> [PROMPT] Sort through the data and copy the lines holding the word "knee".

START EXERCISE MATERIAL

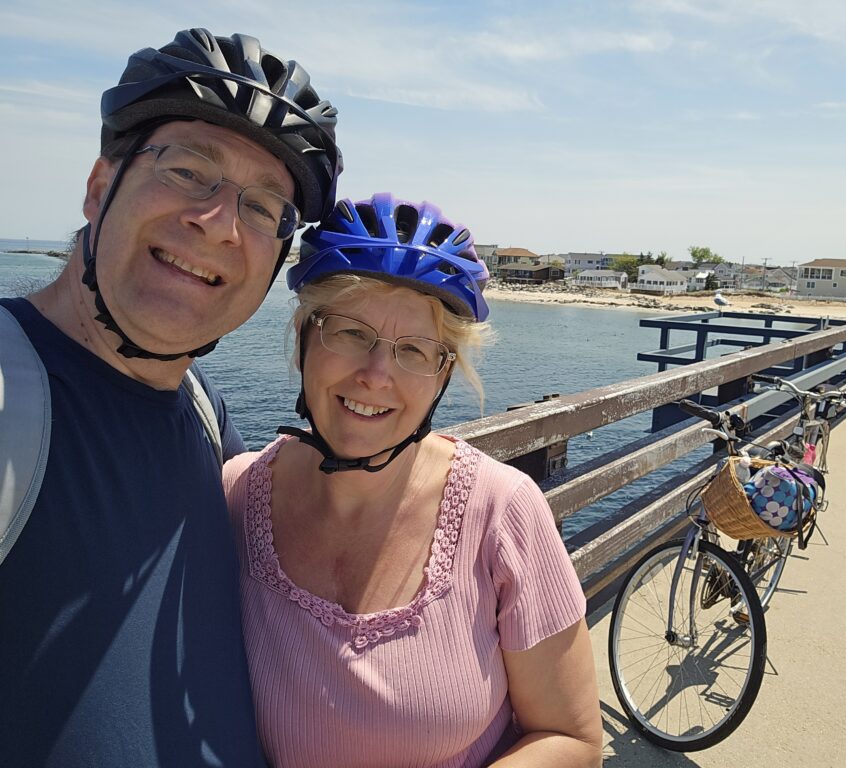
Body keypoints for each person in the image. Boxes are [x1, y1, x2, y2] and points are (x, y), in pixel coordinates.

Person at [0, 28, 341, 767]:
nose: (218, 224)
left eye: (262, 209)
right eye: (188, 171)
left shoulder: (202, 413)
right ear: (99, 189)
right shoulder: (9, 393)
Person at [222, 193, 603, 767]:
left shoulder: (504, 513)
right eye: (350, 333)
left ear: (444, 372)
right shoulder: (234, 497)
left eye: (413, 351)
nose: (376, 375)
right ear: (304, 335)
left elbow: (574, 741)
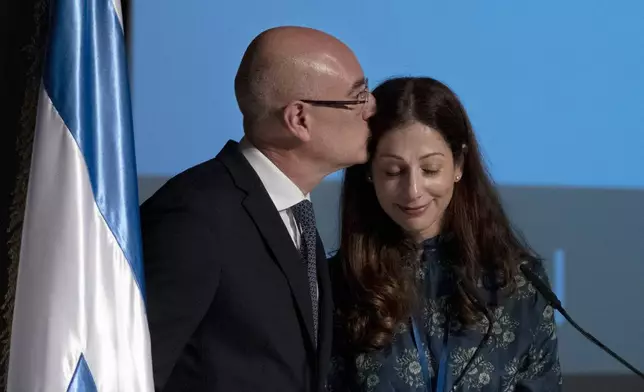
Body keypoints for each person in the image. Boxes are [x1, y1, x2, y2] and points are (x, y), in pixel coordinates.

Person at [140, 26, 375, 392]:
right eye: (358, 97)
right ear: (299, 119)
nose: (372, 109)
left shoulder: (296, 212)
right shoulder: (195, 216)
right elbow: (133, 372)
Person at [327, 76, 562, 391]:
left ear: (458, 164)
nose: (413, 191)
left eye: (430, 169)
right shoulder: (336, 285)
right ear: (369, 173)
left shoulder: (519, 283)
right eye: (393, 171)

END EXERCISE MATERIAL
START EXERCISE MATERIAL

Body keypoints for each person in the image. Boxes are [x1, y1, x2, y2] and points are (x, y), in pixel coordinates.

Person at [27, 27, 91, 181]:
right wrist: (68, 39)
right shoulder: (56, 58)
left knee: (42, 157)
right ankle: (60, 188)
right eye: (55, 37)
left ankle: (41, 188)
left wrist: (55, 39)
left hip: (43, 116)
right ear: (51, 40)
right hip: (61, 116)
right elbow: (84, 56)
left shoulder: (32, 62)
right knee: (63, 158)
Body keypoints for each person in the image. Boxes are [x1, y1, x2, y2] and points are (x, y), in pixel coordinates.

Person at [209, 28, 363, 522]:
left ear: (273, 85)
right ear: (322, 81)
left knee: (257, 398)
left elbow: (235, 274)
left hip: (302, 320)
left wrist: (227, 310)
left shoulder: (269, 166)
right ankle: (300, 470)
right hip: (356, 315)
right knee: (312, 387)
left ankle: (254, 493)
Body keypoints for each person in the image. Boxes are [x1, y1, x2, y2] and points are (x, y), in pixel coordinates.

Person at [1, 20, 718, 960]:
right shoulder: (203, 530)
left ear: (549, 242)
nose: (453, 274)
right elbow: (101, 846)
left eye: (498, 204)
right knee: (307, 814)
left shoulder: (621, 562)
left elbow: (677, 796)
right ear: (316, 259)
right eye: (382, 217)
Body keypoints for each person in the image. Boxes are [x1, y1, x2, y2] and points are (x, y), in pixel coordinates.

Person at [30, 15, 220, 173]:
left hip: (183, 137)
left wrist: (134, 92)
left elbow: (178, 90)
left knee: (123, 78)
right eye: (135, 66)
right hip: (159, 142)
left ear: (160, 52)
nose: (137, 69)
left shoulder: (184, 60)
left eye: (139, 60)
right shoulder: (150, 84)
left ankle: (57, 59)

END EXERCISE MATERIAL

> [OUTPUT FOR THIS EXERCISE]
left knee: (42, 157)
right knee: (63, 158)
left knee: (257, 398)
right knee: (312, 387)
right knee: (307, 814)
left knee: (123, 78)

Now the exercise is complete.